I came to this exclusive conference with no covid safety protocols, and all I got was this stupid T-shirt (because I wore an N95).

The true measure of a DEI conference is how it treats its most vulnerable members.

Advocacy is not an Aesthetic. 

A conference on equity, diversity and inclusion open to Covid is not a conference on equity, diversity and inclusion.

Medically diverse people need equitable inclusion

Vulnerable people could not come today because of the lack of masks.

I asked for basic safety protocols during a level 3 biohazard, but all I got was this lousy T-shirt.

DEI = Disease, Eugenics, Infection

Nothing about us without us.

Clean Air and Masks ARE Equity and Inclusion.

My Mask is Not Performative -- Inclusion without Accessibility is. 

If being called out for ableism embarrasses you, a mask would cover up your blushing.

My other mask is a guillotine.

You may be disabled after attending this conference.

Who did you infect today?

My life is worth more than your convenience.

My immunity is compromised; my inclusion shouldn't be.

Your failure to plan is my health emergency.

Hey asshole! Why aren't you masked?

I'd suggest maybe just a graph of current hospitalizations in Canada. It's getting back up there.


Or the SEVERE rating Ontario's at this week, which would make for a very colourful shirt!

2 comments:

Cap said...

Whatever made you take a DEI session seriously? I've sat through enough college DEI lectures to know my role in these morality plays. Although I'm a first-generation Canadian born to working-class parents, I'm white, which makes me guilty of the original sin of colonial oppression. From the moment I was born, like all white people, I partook in the “institutional racism” handed down, like Adam’s semen, from my great great great grandfathers, “visiting the iniquity of the fathers upon their children unto the third and fourth generation . . .” My role is to apologize and to "validate" the "lived experience" of my oppressed colleagues, even the ones earning a lot more than me by facilitating these sessions. Any questioning or deviation from that role will have consequences, up to and including firing.

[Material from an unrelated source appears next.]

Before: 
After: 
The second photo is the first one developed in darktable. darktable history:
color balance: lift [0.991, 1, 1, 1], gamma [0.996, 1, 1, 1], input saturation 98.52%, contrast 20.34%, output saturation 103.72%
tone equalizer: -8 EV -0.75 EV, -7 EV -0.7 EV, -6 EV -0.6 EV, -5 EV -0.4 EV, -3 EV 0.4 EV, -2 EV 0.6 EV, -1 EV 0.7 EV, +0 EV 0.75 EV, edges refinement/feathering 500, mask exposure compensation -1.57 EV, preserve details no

DEI is purely performative. That's why it's been universally embraced by Fortune 500 companies that aren't the least bit interested in actual diversity, equity or inclusion. Do DEI workshops ever encourage people to question why university administrators are on the Sunshine List with six-figure salaries, while the teaching profs with PhD-level student debt struggle like the gig-workers they are to put food on the table? Of course not.

The function of DEI is to divide people along race, sex, and sexual and gender expression lines so they don't get the silly idea that they could cooperate to do something about the fact that C-suite salaries have risen over 2,000% in the last fifty years, while those at the bottom have risen only 15%. Or that they could unite to force universities to take proper mask measures to protect students and teachers alike.

Marie Snyder said...

The DEI session was mandatory. If I had to be there, it should have at been accessible for me!!